[Extrait à lire]
-----

Valérie MALABAT - Professeur à l'Université Montesquieu-Bordeaux IV, Institut de sciences criminelles (IEDCP)

Cahiers du Conseil constitutionnel n° 26 (Dossier : La Constitution et le droit pénal) - août 2009

Le bloc de constitutionnalité et plus exactement la Déclaration des droits de l'homme et du citoyen de 1789 expriment le principe fondamental de la matière pénale à savoir le principe de la légalité criminelle. Ce principe dirige évidemment les règles de la responsabilité pénale en posant que « nul ne peut être puni qu'en vertu d'une loi établie et promulguée antérieurement au délit, et légalement appliquée »(1). Mais, il est frappant de relever que les rédacteurs de la Déclaration des droits de l'homme se sont attachés à préciser le support de la norme pénale sans ressentir le besoin de poser des prescriptions concernant le contenu même de cette norme c'est-à-dire pour la responsabilité pénale elle-même.

Sans doute peut-on relever comme exception l'article 8 de la Déclaration qui fonde l'exigence de nécessité des peines en imposant que « la loi ne doit établir que des peines strictement et évidemment nécessaires » ainsi que l'article 5 disposant que « la loi n'a le droit de défendre que les actions nuisibles à la société ». Ces deux textes impliquent non seulement de vérifier la proportionnalité de la peine prévue mais aussi la nécessité de l'incrimination elle-même(2). Toutefois n'ayant jamais utilisé l'article 5 en ce sens, c'est sur le fondement de l'article 8 que le Conseil constitutionnel peut exercer son contrôle sur l'infraction créée par le législateur, à la fois dans son principe même et dans sa mesure. Ce contrôle se révèle toutefois limité pour, semble-t-il, au moins deux raisons.

-----

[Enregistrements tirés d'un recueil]

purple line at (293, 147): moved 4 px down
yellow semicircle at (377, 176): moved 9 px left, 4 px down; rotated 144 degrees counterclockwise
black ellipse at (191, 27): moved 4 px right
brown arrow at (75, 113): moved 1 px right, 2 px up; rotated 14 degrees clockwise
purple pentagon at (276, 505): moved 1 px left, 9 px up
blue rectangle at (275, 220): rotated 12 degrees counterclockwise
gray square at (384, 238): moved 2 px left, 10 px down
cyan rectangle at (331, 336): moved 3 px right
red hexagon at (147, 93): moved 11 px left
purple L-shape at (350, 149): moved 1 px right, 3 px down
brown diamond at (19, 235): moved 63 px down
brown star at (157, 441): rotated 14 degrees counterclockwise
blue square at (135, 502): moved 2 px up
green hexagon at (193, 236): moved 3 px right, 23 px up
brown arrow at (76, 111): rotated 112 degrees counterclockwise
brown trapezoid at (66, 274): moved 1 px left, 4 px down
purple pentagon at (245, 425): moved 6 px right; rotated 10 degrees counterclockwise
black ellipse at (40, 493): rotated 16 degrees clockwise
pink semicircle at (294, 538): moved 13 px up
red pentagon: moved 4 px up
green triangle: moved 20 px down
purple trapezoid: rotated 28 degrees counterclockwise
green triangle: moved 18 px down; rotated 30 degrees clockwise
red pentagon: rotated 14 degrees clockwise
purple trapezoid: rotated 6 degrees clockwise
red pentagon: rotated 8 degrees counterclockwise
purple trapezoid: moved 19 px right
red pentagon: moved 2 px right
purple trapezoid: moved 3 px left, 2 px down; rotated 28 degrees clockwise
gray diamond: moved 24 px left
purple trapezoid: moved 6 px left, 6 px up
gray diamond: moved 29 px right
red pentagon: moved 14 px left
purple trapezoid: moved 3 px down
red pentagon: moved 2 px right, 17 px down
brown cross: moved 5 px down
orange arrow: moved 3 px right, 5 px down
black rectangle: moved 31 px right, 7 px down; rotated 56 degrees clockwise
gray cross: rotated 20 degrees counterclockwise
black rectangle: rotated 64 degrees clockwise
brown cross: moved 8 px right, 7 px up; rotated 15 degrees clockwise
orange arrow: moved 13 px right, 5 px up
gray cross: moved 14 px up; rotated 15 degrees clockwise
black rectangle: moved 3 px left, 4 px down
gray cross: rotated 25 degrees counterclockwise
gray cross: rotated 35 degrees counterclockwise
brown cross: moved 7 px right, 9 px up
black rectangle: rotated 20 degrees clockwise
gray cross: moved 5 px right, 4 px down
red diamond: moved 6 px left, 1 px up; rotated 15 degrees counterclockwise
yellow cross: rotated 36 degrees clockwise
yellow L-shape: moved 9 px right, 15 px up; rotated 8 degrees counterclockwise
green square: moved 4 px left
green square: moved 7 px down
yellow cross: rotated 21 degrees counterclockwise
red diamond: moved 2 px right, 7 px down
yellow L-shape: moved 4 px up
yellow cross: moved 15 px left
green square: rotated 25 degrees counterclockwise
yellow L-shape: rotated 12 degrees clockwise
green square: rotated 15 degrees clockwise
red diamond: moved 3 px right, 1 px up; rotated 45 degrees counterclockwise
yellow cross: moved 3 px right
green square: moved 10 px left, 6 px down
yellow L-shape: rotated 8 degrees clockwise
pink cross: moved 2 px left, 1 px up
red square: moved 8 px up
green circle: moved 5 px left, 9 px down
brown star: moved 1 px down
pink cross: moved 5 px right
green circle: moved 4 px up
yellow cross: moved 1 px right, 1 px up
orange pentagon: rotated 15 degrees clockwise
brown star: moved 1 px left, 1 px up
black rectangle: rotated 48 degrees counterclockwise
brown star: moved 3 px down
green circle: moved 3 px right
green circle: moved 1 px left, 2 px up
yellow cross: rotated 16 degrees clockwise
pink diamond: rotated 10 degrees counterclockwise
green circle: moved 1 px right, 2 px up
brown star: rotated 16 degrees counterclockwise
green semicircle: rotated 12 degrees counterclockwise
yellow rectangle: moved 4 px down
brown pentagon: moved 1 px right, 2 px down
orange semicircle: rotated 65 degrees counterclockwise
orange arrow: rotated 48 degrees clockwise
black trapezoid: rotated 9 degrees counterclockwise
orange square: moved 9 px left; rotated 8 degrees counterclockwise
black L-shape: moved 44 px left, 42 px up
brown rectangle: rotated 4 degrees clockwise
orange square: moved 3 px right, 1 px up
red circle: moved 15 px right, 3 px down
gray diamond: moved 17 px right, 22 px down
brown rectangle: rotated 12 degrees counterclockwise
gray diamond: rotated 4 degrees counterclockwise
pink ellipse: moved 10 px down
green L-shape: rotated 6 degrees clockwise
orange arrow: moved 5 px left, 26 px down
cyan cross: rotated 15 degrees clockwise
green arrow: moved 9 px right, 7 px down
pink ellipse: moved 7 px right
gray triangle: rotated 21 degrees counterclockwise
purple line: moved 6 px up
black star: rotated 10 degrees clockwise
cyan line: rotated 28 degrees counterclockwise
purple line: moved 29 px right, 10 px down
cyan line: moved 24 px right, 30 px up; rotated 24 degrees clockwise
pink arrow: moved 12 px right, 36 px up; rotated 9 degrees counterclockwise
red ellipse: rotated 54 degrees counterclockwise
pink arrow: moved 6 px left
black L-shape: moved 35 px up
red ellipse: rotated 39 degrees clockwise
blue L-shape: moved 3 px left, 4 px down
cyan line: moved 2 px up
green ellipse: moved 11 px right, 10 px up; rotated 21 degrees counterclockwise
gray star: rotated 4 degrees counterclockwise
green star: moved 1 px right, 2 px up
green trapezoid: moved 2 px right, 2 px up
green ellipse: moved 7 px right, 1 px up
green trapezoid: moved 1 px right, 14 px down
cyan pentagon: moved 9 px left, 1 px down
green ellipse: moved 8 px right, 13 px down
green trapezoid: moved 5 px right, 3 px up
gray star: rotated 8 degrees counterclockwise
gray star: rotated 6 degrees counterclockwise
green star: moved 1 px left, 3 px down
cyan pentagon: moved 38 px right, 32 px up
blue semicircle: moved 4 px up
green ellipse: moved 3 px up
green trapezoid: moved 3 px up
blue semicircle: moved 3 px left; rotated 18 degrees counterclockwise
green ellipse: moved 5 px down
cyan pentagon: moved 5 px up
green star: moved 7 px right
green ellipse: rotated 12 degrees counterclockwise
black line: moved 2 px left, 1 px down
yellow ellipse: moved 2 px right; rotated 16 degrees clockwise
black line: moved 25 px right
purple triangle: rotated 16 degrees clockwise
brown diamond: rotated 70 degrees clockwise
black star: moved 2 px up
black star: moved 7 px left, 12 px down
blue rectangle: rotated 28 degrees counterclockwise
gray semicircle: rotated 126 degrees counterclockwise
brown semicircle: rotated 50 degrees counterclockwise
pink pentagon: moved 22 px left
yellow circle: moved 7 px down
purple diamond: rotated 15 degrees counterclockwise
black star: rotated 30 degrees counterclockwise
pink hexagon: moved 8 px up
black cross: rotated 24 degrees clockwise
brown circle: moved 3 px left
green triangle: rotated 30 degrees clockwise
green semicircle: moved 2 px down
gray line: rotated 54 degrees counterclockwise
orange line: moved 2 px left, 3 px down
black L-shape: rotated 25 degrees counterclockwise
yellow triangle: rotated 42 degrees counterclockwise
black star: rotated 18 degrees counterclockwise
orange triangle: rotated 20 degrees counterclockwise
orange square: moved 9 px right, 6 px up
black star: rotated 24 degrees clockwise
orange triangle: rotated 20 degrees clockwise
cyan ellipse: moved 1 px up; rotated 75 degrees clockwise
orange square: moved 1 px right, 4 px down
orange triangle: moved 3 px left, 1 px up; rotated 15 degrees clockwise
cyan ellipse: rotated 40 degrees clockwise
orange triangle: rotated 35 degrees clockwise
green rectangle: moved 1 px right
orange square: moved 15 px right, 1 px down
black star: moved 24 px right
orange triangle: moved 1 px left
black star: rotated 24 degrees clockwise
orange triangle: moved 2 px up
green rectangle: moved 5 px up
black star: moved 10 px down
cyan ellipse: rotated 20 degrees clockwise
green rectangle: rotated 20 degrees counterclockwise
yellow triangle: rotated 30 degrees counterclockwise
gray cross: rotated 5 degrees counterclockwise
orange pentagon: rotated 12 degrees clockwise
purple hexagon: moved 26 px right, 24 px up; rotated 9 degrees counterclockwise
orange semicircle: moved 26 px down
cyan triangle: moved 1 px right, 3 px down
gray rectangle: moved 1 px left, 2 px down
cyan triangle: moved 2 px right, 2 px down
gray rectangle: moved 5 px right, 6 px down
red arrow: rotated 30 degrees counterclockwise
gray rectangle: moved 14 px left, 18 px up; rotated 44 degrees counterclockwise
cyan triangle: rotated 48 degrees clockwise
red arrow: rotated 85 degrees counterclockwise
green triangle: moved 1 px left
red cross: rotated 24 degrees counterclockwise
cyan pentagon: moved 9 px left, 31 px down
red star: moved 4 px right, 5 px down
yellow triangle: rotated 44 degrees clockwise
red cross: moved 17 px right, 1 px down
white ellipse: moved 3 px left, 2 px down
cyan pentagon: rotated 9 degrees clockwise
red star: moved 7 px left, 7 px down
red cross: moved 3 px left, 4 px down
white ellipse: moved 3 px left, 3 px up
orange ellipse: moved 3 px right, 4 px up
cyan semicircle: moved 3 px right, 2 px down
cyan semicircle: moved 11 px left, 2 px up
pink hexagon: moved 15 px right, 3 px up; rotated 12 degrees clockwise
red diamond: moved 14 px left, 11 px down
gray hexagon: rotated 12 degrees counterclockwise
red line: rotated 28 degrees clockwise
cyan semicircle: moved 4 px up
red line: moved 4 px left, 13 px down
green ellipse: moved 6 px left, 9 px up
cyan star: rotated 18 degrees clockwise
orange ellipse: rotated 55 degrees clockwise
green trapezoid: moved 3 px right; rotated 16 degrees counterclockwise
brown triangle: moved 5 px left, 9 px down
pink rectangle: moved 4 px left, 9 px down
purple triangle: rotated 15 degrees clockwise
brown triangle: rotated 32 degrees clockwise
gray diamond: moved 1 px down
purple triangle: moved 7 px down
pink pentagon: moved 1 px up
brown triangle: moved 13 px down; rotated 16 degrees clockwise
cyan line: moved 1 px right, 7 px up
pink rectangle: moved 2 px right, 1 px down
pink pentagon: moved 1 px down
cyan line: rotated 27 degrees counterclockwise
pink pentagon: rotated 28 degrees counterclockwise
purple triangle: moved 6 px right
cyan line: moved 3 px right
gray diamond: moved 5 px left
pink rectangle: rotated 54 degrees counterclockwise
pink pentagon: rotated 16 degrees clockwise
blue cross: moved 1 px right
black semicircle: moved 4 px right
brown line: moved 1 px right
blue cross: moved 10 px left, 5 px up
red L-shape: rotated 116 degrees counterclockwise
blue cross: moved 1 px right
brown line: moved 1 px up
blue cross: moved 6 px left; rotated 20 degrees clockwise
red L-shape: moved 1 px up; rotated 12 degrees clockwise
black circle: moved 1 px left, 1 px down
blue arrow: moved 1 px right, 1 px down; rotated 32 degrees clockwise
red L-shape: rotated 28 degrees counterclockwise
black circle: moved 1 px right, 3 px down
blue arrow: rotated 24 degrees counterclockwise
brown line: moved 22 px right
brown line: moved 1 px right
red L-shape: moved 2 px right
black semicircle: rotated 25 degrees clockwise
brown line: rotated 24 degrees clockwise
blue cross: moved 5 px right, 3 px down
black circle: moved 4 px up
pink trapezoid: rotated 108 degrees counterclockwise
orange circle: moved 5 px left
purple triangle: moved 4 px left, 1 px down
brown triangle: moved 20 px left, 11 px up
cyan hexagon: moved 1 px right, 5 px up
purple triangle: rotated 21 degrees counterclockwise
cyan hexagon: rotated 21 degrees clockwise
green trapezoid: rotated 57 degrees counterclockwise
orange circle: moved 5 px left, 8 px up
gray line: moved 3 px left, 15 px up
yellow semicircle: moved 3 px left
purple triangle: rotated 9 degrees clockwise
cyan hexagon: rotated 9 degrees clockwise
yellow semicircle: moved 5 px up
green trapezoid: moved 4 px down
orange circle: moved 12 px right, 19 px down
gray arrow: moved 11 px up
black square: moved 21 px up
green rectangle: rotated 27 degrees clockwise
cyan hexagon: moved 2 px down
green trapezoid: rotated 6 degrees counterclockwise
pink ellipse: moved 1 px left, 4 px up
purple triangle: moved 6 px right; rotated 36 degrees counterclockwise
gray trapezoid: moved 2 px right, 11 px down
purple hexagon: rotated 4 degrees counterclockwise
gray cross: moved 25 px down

-----

[Consignes]
• A. Recopiez, dans le texte sur la légalité criminelle, tout ce qui va de « Sans doute peut-on » jusqu'à « moins deux raisons. ».
• B. Poursuivez le texte sur la légalité criminelle à partir de sa dernière phrase.

[Réponses aux consignes]
• A.
Sans doute peut-on relever comme exception l'article 8 de la Déclaration qui fonde l'exigence de nécessité des peines en imposant que « la loi ne doit établir que des peines strictement et évidemment nécessaires » ainsi que l'article 5 disposant que « la loi n'a le droit de défendre que les actions nuisibles à la société ». Ces deux textes impliquent non seulement de vérifier la proportionnalité de la peine prévue mais aussi la nécessité de l'incrimination elle-même(2). Toutefois n'ayant jamais utilisé l'article 5 en ce sens, c'est sur le fondement de l'article 8 que le Conseil constitutionnel peut exercer son contrôle sur l'infraction créée par le législateur, à la fois dans son principe même et dans sa mesure. Ce contrôle se révèle toutefois limité pour, semble-t-il, au moins deux raisons.

• B.
Tout d'abord, on s'aperçoit que le Conseil se consacre davantage au principe de proportionnalité des incriminations qu'à celui de leur nécessité. Le Conseil constitutionnel a certes pu poser « qu'il est loisible au législateur de prévoir de nouvelles infractions en déterminant les peines qui leur sont applicables ; que, toutefois, il lui incombe d'assurer, ce faisant, la conciliation entre les exigences de l'ordre public et la garantie des droits constitutionnellement protégés »(3) faisant ainsi implicitement référence au principe de nécessité des incriminations. Mais il se contente en réalité de vérifier la nécessité des peines à travers le contrôle de leur seule proportionnalité. Ce contrôle est par ailleurs limité, le Conseil constitutionnel considérant qu'en l'absence de disproportion manifeste entre l'infraction et la peine encourue, il ne lui « appartient pas de substituer sa propre appréciation à celle du législateur en ce qui concerne la nécessité des peines attachées aux infractions définies par celui-ci »(4).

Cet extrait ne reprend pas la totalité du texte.